De ces deux choix dans l’édition de correspondances de militaires de l’époque révolutionnaire et impériale, la logique imposerait de préférer le premier, appuyé sur un appareil scientifique adapté. Encore faut-il qu’il soit réalisé avec sérieux et patience, ce qui n’a sans doute pas été le cas.
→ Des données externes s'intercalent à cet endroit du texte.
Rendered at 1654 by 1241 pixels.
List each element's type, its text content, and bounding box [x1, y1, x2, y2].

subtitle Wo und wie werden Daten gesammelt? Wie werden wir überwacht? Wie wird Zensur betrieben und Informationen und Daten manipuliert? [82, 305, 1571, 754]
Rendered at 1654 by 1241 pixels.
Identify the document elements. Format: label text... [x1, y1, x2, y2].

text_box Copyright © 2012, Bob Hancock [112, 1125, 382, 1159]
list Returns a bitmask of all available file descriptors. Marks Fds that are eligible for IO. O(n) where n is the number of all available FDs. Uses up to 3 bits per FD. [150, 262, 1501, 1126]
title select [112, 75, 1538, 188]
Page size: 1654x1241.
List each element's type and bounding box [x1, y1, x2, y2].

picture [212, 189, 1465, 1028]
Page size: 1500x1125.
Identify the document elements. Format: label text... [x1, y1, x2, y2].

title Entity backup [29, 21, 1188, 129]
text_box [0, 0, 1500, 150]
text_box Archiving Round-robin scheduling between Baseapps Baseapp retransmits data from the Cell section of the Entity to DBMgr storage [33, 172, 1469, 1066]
En l’occurrence, l’historien que je suis s’en tiendra au second.

Notes

1 Respectivement Émile Fairon, Henri Heuse (éds.), Lettres de grognards, Liège/Paris, Bénard/Courville, 1936  ; Jan van Bakel (éd.), Vlaamse Soldatenbrieven uit de Napoleontische Tijd : uitgegeren von een interding, aantekeningen, register en eeun woordenluyt voorzen, Nimègue/Bruges, Dekker & Van de Vegt/Orion, 1977  ; François Decker (éd.), Lettres de soldats luxembourgeois au service de la France, 1798-1814, Luxembourg, Mersch, 1971 et Danilo Presotto (éd.), Coscritti e Desertori del Departamento de Montenotte. Lettere ai familiari (1806-1814), Savone, Editrice Liguria, 1990.

2 Alan Forrest, Déserteurs et Insoumis sous la Révolution et l’Empire, Paris, Perrin, 1988.

3 Alan Forrest, Napoleon’s Men. The soldiers of the Revolution and Empire, Londres/New York, Hambledon & London, 2002 (traduction française  : Au service de l’Empereur, Paris, Vendémiaire, 2014).

4 Pierre Charrié, Lettres de guerre 1792-1815, Nantes, Éditions du Canonnier, 2004.

5 Cristina González Caizan, «  El asesinato de dos polacos de la Guardia Imperial de Napoleón en los albores de la Guerra de la Independencia española : Miranda de Ebro, 3 de abril de 1808  », Revista de Historia Militar, n° 106, 2009, p. 101-130.